Nous n'en avons pas à la déficience personnelle d'un homme parmi d'autres, d'un évêque parmi d'autres. L'évêque de Metz s'appelle légion. Le service exceptionnel qu'il rend à l'Église est d'avoir énoncé les propositions nécessaires et suffisantes auxquelles s'articulent logiquement les divagations éparses de la religion nouvelle.

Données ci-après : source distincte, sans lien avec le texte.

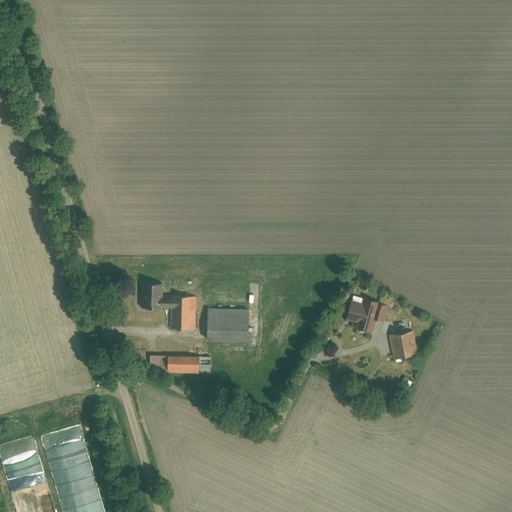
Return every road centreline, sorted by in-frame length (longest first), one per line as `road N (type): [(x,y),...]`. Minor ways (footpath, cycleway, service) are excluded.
road 1 (unclassified): [(121,369),(12,0)]
road 2 (unclassified): [(121,369),(271,429),(309,363),(366,347)]
road 3 (unclassified): [(162,511),(121,369)]
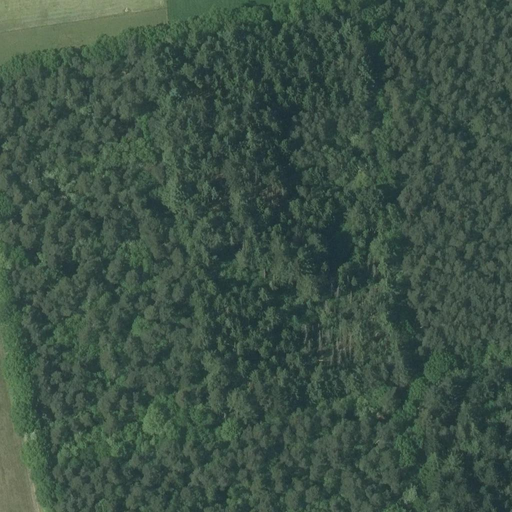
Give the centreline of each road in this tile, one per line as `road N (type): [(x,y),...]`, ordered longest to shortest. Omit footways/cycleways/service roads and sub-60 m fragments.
road 1 (track): [(357,18),(423,511)]
road 2 (track): [(50,469),(511,365)]
road 3 (track): [(173,213),(226,511)]
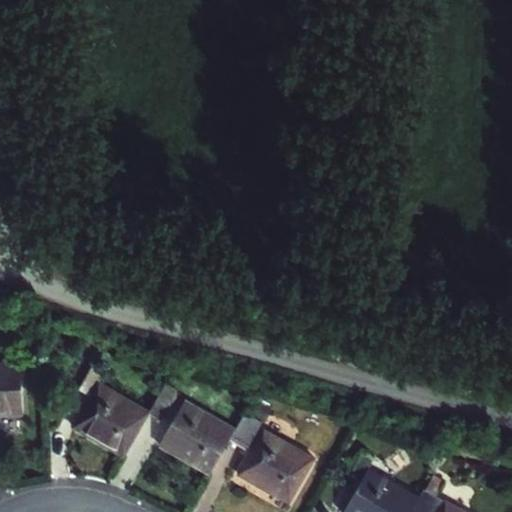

La conjonction de la religion nouvelle avec le communisme par le moyen de la grâce nouvelle (qui est le fait inéluctable de la socialisation) est sous-jacente à un grand nombre d'attitudes épiscopales et d'enseignements épiscopaux, d'une manière quasiment insaisissable. On peut néanmoins la saisir parfois au passage quand ils saluent dans le communisme l'apparition d'un système social moins éloigné de la morale de l'Évangile. C'est l'affirmation de seize évêques groupés pour l'occasion autour de Don Helder Camara, archevêque de Recife : leur message du 15 août 1967 nous est asséné et ressassé, pour notre édification, dans toute la presse dite catholique [...] Le communisme n'y est point nommé, et pourtant désigné sans erreur possible [...] il est revêtu du faux nom de "socialisme" dont il aime à se couvrir.
Je cite :
«L'Église depuis un siècle a toléré le capitalisme avec le prêt à intérêt légal et ses autres usages peu conformes à la morale des prophètes et de l'Évangile. Mais elle ne peut que se réjouir de voir apparaître dans l'humanité un autre système social moins éloigné de cette morale. Il appartiendra aux évêques de demain, selon l'invitation de Paul VI, «de reconduire à leurs vraies sources qui sont chrétiennes, ces courants de valeurs morales que sont la solidarité, la fraternité, la socialisation» (cf. Ecclesiam suam). Les chrétiens ont le devoir de montrer que le vrai socialisme, c'est le christianisme intégralement vécu dans le juste partage des bien et l'égalité fondamentale de tous ...»
(«Message de quelques évêques», dix-sept, dont le premier signataire est Helder Camara. Documentation catholiquedu 5 novembre 1967, col. 1902 - ce message a été à nouveau abondamment cité et recommandé, notamment dans les bulletins diocésains, à l'occasion de mai 1968)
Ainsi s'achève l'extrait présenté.